### Aim of the exercise
State the number of lines in the material below that have "traceurs" in them, without any other text.

Record excerpts below:

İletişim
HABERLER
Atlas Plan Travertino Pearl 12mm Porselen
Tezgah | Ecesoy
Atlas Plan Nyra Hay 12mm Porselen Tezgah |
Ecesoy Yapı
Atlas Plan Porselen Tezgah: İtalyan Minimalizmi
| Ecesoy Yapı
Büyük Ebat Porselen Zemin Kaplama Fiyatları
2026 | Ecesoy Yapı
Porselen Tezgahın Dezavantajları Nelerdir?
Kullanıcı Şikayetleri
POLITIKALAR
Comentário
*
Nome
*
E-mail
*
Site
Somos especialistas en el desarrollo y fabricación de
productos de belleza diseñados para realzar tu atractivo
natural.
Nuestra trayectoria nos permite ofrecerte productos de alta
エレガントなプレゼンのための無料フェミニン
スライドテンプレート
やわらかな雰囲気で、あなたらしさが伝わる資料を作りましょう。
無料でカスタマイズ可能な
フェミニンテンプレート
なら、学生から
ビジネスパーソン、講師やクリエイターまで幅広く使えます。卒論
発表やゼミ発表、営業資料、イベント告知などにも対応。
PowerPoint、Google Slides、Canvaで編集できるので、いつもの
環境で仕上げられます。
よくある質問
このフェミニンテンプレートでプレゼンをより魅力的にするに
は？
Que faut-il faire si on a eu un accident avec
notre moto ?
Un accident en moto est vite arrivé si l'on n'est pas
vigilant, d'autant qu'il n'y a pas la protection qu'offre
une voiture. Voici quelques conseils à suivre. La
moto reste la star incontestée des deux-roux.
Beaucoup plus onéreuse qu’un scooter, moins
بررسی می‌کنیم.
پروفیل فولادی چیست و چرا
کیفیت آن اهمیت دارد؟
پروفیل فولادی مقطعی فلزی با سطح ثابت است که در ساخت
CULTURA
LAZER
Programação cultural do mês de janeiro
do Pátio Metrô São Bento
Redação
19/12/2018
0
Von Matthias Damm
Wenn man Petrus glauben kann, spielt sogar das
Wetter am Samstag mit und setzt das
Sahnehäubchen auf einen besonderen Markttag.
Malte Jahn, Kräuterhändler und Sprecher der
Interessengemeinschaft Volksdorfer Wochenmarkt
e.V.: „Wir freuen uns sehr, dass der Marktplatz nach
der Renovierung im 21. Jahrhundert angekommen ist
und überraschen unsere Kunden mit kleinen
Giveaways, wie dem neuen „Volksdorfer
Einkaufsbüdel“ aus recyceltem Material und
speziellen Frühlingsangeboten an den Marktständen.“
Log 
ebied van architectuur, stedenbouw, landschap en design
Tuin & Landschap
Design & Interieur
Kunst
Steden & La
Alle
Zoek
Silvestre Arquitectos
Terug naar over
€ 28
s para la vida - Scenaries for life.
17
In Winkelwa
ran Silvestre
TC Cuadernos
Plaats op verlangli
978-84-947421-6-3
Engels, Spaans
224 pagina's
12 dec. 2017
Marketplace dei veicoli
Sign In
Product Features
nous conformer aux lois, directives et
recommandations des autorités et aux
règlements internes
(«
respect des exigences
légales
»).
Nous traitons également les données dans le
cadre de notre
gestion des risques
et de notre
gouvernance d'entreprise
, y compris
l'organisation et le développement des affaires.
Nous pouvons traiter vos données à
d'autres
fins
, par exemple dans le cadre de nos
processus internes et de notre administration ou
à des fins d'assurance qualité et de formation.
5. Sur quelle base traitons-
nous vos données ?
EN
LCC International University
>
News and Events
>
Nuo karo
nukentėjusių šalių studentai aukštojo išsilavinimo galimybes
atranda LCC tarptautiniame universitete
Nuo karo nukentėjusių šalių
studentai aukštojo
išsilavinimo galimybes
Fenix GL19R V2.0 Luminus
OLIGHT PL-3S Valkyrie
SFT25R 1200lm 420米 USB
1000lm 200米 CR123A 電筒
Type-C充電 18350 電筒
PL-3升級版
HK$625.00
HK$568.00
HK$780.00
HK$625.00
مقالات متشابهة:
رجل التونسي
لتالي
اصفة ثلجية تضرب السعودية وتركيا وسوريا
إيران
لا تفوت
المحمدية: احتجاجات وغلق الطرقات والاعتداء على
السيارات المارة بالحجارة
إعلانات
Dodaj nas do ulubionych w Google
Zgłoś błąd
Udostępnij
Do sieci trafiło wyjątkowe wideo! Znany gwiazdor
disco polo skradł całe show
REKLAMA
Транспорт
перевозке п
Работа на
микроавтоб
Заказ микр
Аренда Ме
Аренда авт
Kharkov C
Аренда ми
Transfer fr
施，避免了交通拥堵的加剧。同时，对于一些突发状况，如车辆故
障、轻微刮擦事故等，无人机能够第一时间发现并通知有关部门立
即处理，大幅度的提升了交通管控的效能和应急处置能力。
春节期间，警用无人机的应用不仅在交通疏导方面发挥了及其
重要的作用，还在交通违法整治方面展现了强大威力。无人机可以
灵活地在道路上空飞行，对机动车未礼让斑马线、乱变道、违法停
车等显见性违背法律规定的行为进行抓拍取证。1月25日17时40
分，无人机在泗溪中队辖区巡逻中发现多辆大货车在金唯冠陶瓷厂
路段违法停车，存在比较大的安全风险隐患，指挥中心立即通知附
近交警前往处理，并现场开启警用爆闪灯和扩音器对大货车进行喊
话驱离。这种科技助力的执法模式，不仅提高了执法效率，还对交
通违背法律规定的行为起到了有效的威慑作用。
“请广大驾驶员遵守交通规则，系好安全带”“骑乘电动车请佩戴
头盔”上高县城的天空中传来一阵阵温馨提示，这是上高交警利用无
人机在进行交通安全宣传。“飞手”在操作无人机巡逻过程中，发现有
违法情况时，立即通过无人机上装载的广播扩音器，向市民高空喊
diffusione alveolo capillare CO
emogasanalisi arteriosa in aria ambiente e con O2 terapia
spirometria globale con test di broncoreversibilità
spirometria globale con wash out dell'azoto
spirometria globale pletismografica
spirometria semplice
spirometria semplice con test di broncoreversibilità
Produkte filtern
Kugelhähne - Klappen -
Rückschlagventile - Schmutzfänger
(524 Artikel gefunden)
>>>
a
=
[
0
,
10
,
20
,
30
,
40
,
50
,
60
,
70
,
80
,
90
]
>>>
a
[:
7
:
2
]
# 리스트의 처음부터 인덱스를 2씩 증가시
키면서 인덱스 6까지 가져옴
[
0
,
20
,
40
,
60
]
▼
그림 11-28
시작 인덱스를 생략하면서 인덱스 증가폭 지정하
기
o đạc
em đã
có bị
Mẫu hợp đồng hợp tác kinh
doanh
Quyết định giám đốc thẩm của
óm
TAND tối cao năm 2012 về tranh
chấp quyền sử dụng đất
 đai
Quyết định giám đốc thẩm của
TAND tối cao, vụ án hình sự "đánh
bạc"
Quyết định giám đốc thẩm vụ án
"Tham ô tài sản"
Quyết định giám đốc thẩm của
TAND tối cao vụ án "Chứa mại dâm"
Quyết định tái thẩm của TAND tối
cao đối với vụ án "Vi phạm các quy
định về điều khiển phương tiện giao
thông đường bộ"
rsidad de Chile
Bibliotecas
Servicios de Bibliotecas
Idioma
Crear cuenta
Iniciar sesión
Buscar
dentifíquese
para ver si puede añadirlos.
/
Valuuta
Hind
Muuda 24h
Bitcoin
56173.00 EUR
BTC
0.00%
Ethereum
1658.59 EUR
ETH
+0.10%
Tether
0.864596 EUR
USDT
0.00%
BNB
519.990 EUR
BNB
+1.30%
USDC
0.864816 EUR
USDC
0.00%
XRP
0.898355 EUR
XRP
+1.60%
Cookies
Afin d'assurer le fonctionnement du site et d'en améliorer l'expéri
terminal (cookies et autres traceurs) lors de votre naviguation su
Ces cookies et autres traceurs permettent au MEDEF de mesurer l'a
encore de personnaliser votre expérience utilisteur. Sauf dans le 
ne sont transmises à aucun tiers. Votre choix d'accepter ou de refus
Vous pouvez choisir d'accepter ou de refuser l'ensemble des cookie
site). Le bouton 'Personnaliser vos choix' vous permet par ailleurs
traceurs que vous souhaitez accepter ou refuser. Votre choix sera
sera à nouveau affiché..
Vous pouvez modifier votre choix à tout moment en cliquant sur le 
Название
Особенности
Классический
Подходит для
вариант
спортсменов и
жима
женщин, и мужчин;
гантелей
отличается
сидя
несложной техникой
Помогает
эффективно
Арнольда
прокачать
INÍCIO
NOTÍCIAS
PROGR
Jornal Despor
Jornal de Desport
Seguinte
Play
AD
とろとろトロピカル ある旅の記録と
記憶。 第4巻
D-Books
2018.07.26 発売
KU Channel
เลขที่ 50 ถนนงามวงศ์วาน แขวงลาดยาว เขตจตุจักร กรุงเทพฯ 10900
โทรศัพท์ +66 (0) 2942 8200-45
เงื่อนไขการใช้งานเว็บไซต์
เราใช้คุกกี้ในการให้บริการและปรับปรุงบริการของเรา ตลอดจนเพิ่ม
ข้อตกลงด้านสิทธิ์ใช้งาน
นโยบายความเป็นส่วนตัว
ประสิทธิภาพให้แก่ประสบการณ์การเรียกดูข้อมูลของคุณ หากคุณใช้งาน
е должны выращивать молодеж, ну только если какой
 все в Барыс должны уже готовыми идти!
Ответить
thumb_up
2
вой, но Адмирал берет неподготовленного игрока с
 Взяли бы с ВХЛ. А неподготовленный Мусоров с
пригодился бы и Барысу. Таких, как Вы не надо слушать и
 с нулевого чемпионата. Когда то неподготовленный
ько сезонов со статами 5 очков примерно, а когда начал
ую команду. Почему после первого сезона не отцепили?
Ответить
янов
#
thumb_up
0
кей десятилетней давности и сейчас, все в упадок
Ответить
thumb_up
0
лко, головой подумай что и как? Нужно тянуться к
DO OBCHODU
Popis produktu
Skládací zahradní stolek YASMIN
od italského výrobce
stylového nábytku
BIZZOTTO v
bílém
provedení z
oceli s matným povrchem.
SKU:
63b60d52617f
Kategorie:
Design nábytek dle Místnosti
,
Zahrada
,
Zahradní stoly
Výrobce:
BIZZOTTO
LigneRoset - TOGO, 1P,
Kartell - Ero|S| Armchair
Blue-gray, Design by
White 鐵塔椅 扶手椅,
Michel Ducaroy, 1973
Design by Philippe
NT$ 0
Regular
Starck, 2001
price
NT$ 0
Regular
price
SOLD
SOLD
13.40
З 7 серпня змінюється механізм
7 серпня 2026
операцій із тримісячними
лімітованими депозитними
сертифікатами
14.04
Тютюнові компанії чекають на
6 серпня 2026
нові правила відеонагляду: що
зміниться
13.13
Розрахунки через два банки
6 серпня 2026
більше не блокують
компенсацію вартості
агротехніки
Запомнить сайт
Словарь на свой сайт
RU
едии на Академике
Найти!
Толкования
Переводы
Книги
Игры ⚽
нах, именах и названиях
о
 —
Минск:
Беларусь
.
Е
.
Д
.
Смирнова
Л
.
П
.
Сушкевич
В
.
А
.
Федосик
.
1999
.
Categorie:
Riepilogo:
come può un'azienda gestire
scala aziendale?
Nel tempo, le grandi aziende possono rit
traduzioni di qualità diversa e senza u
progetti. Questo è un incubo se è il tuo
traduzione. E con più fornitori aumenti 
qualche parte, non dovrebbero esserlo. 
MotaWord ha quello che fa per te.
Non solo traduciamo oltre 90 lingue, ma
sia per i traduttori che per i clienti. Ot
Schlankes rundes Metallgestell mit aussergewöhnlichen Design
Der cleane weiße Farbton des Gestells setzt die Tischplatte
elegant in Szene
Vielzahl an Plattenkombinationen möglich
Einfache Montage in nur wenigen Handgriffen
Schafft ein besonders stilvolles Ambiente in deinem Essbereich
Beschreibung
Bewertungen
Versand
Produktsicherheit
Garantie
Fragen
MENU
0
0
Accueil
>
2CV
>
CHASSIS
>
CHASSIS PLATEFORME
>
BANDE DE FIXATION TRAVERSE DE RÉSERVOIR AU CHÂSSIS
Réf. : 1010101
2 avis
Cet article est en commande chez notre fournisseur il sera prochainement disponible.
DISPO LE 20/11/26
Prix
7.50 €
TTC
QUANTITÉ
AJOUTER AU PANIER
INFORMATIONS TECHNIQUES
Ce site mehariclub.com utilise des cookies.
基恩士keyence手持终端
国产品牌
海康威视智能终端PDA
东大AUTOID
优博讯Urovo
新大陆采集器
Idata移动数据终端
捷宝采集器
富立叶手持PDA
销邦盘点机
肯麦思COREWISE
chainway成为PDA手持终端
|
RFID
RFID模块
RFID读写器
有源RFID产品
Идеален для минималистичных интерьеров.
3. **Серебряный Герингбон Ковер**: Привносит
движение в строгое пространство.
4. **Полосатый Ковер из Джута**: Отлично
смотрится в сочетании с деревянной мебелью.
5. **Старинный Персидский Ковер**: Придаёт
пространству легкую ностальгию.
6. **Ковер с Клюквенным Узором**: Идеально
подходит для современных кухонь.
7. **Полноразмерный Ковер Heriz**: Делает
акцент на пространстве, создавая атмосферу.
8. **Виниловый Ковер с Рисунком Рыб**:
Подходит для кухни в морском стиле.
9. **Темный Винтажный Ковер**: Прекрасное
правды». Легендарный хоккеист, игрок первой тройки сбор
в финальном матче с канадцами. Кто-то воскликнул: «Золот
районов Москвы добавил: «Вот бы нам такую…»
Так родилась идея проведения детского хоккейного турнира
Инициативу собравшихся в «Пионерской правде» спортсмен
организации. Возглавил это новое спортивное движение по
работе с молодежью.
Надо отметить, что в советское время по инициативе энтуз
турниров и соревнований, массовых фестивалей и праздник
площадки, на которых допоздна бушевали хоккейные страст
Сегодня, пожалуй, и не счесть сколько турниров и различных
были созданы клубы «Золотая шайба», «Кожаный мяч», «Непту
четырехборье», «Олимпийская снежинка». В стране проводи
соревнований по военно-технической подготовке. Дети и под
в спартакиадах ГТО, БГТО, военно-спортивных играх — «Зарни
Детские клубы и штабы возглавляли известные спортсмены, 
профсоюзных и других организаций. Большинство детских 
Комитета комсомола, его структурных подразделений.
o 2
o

End of Record excerpts.

### Response box
3